Le 19 février dernier, le recteur de l’académie de la Réunion M. Vélayoudom Mairmoutou adressait une circulaire aux chef.fe.s d’établissements scolaires, rappelant les principes de la laïcité, notamment la loi de 2004. À ce titre, il les appelait à veiller à ce que les élèves ne portent pas « de signes ostentatoires d’appartenance religieuse ou communautaire ».
La fin d’un compromis réunionnais ?
Cet avertissement entend mettre fin à des pratiques différenciées de la laïcité au niveau local. En effet, si la Réunion est soumise au régime de la loi du 9 décembre 1905 de la même façon que les autres Département et Régions d’Outre-Mer (DROM) [1], l’appréhension de la loi de 2004 se voulait jusqu’alors plus souple que dans l’hexagone. Ainsi, le kichali, qui est un voile mahorais, mais aussi la marque hindoue du bindi, la croix chrétienne ou le voile musulman étaient tolérés dans les établissements scolaires, car considérés comme des signes culturels n’ayant pas vocation à faire du prosélytisme religieux.
Il faut en effet bien comprendre la « forte religiosité » constatée par l’Observatoire de la laïcité sur l’île : « Y compris dans le monde du travail, on constate suite à différentes visites d’entreprises que le fait religieux est perçu très différemment que dans l’hexagone : le port de signes religieux (quels qu’ils soient) ou les salles de prière sont bien plus courants sans que cela, semble-t-il, ne pose véritablement question ». Il en va de même à l’école.
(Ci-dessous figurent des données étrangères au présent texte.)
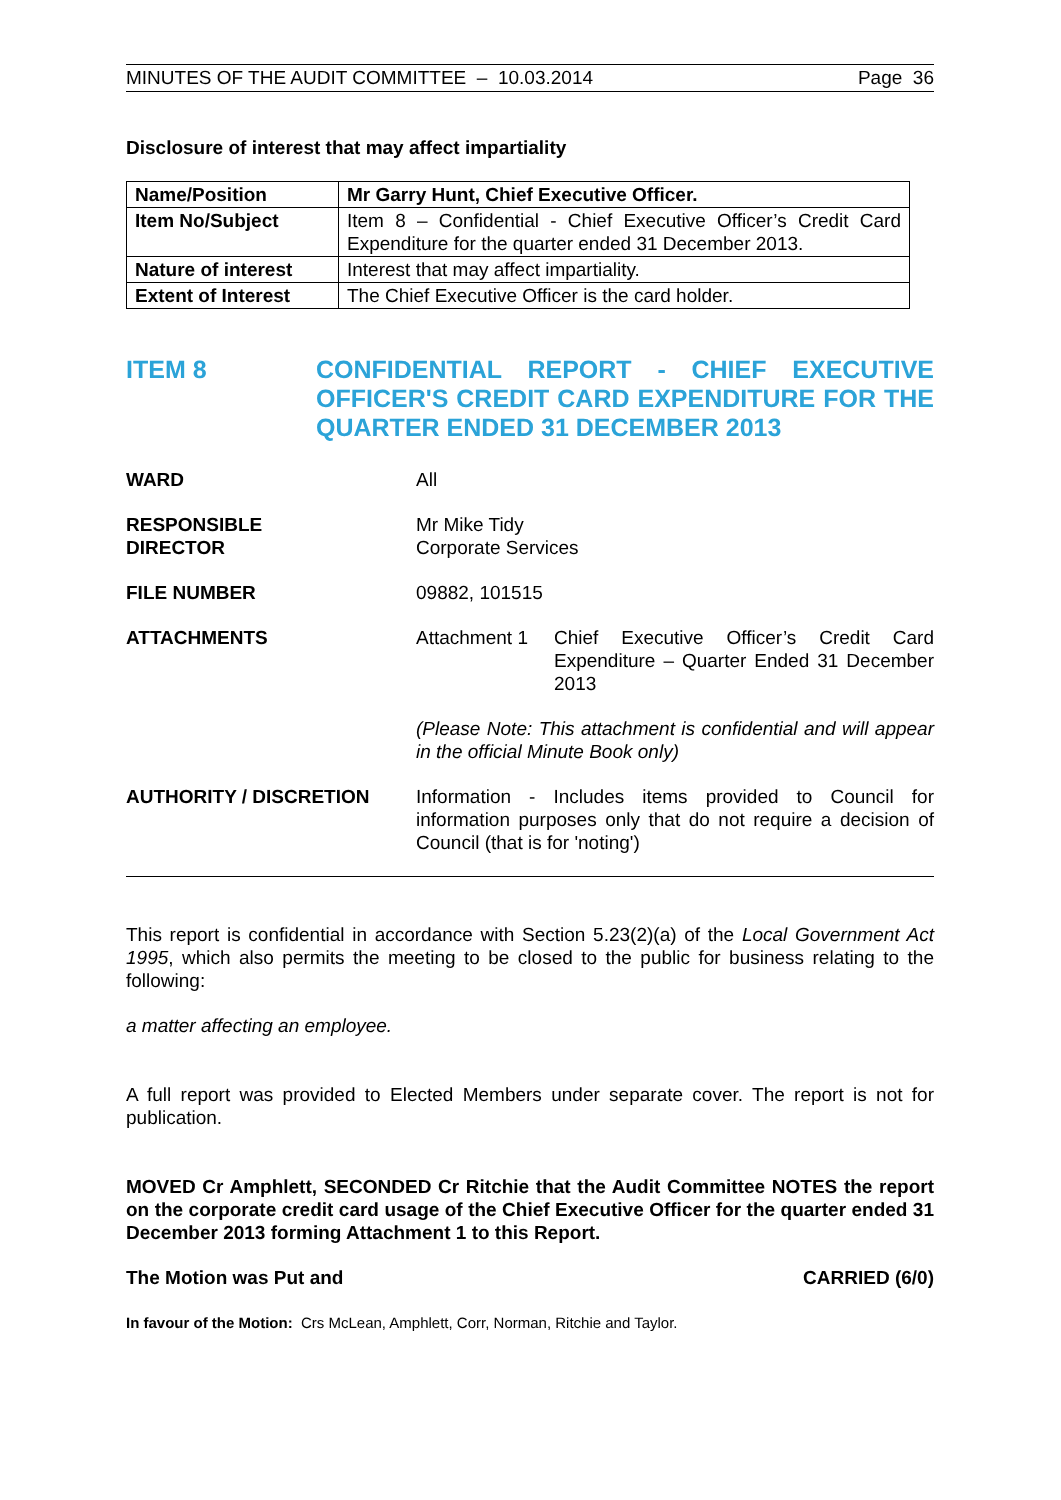MINUTES OF THE AUDIT COMMITTEE – 10.03.2014 Page 36
Disclosure of interest that may affect impartiality
| Name/Position | Mr Garry Hunt, Chief Executive Officer. |
| Item No/Subject | Item 8 – Confidential - Chief Executive Officer’s Credit Card Expenditure for the quarter ended 31 December 2013. |
| Nature of interest | Interest that may affect impartiality. |
| Extent of Interest | The Chief Executive Officer is the card holder. |
ITEM 8 CONFIDENTIAL REPORT - CHIEF EXECUTIVE OFFICER'S CREDIT CARD EXPENDITURE FOR THE QUARTER ENDED 31 DECEMBER 2013
WARD All
RESPONSIBLE
DIRECTOR
Mr Mike Tidy
Corporate Services
FILE NUMBER 09882, 101515
ATTACHMENTS Attachment 1 Chief Executive Officer’s Credit Card Expenditure – Quarter Ended 31 December 2013
(Please Note: This attachment is confidential and will appear in the official Minute Book only)
AUTHORITY / DISCRETION Information - Includes items provided to Council for information purposes only that do not require a decision of Council (that is for 'noting')
This report is confidential in accordance with Section 5.23(2)(a) of the Local Government Act 1995, which also permits the meeting to be closed to the public for business relating to the following:
a matter affecting an employee.
A full report was provided to Elected Members under separate cover. The report is not for publication.
MOVED Cr Amphlett, SECONDED Cr Ritchie that the Audit Committee NOTES the report on the corporate credit card usage of the Chief Executive Officer for the quarter ended 31 December 2013 forming Attachment 1 to this Report.
The Motion was Put and CARRIED (6/0)
In favour of the Motion: Crs McLean, Amphlett, Corr, Norman, Ritchie and Taylor.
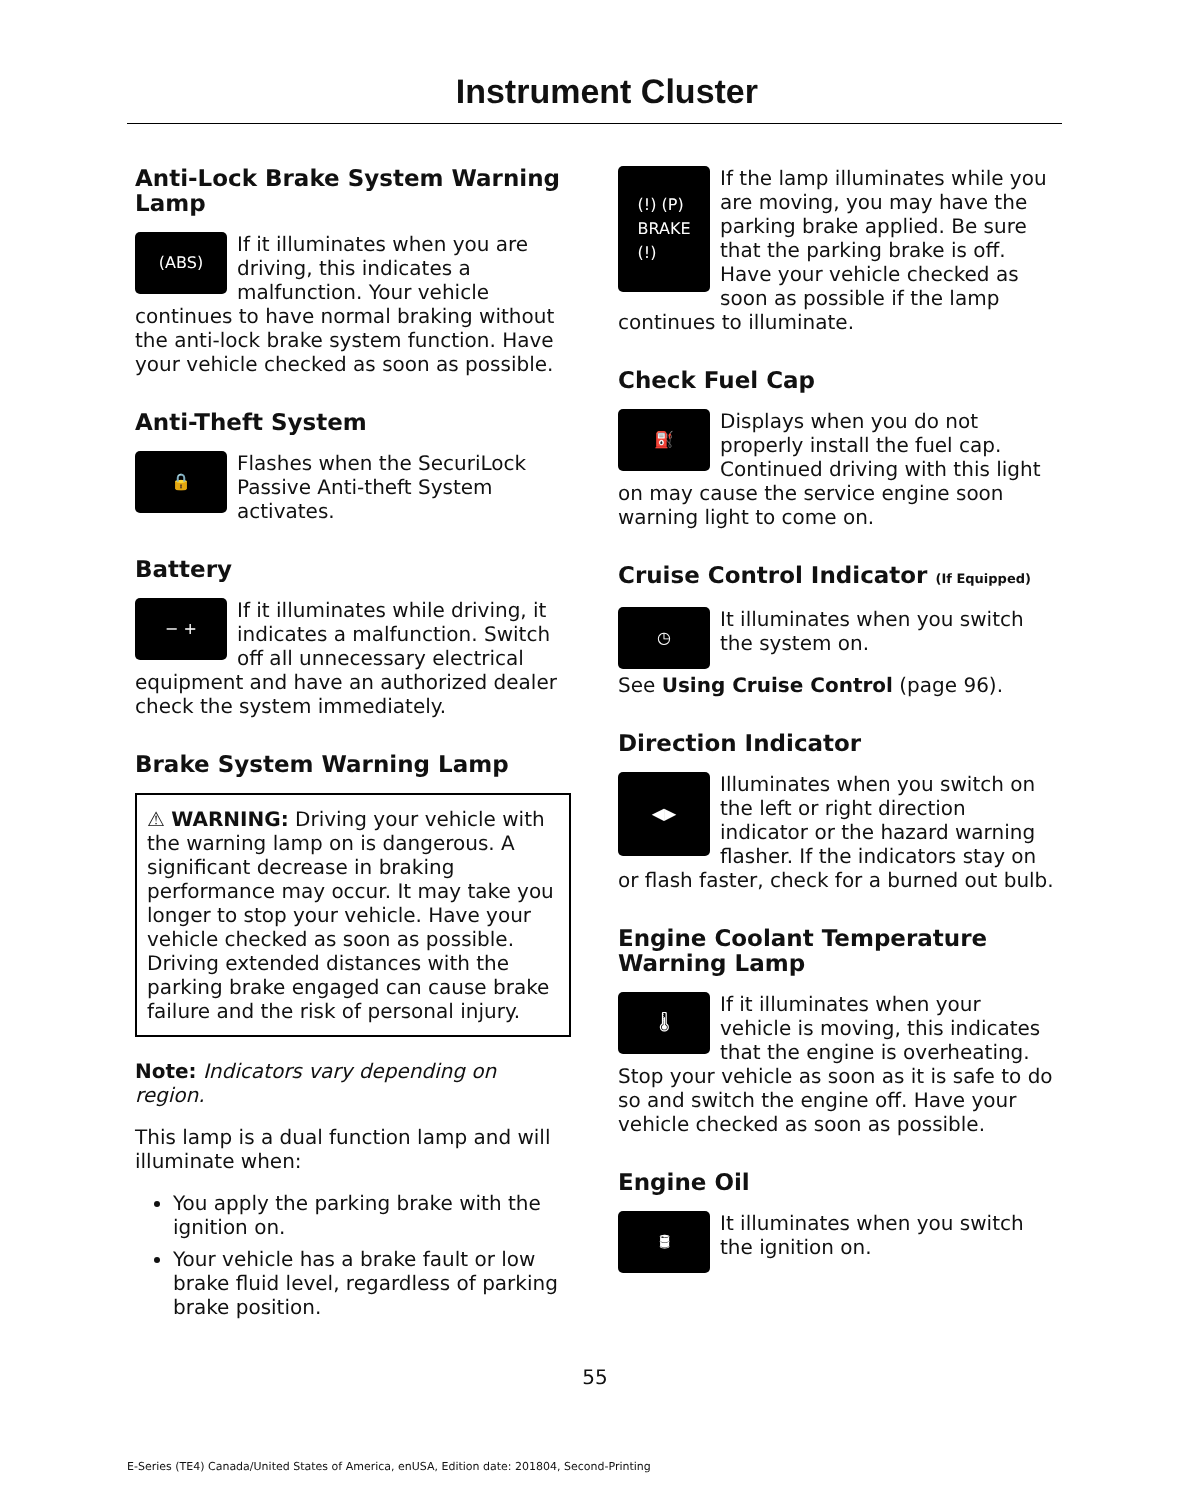Instrument Cluster
Anti-Lock Brake System Warning Lamp
(ABS)
If it illuminates when you are driving, this indicates a malfunction. Your vehicle continues to have normal braking without the anti-lock brake system function. Have your vehicle checked as soon as possible.
Anti-Theft System
🔒
Flashes when the SecuriLock Passive Anti-theft System activates.
Battery
− +
If it illuminates while driving, it indicates a malfunction. Switch off all unnecessary electrical equipment and have an authorized dealer check the system immediately.
Brake System Warning Lamp
⚠ WARNING: Driving your vehicle with the warning lamp on is dangerous. A significant decrease in braking performance may occur. It may take you longer to stop your vehicle. Have your vehicle checked as soon as possible. Driving extended distances with the parking brake engaged can cause brake failure and the risk of personal injury.
Note: Indicators vary depending on region.
This lamp is a dual function lamp and will illuminate when:
You apply the parking brake with the ignition on.
Your vehicle has a brake fault or low brake fluid level, regardless of parking brake position.
(!) (P)
BRAKE
(!)
If the lamp illuminates while you are moving, you may have the parking brake applied. Be sure that the parking brake is off. Have your vehicle checked as soon as possible if the lamp continues to illuminate.
Check Fuel Cap
⛽
Displays when you do not properly install the fuel cap. Continued driving with this light on may cause the service engine soon warning light to come on.
Cruise Control Indicator (If Equipped)
◷
It illuminates when you switch the system on.
See Using Cruise Control (page 96).
Direction Indicator
◀▶
Illuminates when you switch on the left or right direction indicator or the hazard warning flasher. If the indicators stay on or flash faster, check for a burned out bulb.
Engine Coolant Temperature Warning Lamp
🌡
If it illuminates when your vehicle is moving, this indicates that the engine is overheating. Stop your vehicle as soon as it is safe to do so and switch the engine off. Have your vehicle checked as soon as possible.
Engine Oil
🛢
It illuminates when you switch the ignition on.
55
E-Series (TE4) Canada/United States of America, enUSA, Edition date: 201804, Second-Printing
Cela s’explique en partie par la forte diversité culturelle et religieuse de l’île : la moitié de la population est catholique, le quart est hindouiste, mais il y a également plus de 10 % de musulmans, et 3,5 % de protestants, ainsi que des communautés bouddhistes, confucianistes, juives et bahá’is. Les fêtes cultuelles, devenues partie intégrante de la culture réunionnaise, encouragent la visibilité religieuse, et sont d’ailleurs subventionnées par les collectivités territoriales. Cette « laïcité pratique » réunionnaise montre une volonté de garder intacts certains particularismes culturels sur l’île. Mais pour certain.e.s, la circulaire du recteur tente de gommer ces spécificités.
Une mesure loin de faire l’unanimité
Le Groupe de Dialogue Interreligieux (GDIR) de l’île n’a pas tardé à faire connaître sa position, et considère dans une lettre ouverte adressée au préfet qu’il s’agit là d’une « volonté d’uniformisation qui ne s’embarrasse même plus de précaution ». Son président, Idriss Issop-Banian, regrette que les problèmes hexagonaux soient importés sur ce territoire de l’Océan Indien « alors qu’ils n’existent pas ». Cette préoccupation de préservation de traditions et de pratiques spécifiques met en lumière l’attachement fort à une identité réunionnaise. Mais, entre une pratique reflétant une diversité propre à l’île, et la volonté de Paris de voir les principes républicains appliqués uniformément sur le territoire, l’équilibre reste à trouver.
Image : Rite hindouiste à la Réunion, By Yves Picq, Wikimedia Commons, CC BY-SA 3.0
[1] A savoir la Guadeloupe et la Martinique. La Guyane et Mayotte font exception : la loi de 1905 n’y est jamais entrée en vigueur. Dans ces collectivités territoriales, le financement des cultes reste soumis au décret-Mandel du 16 janvier 1939.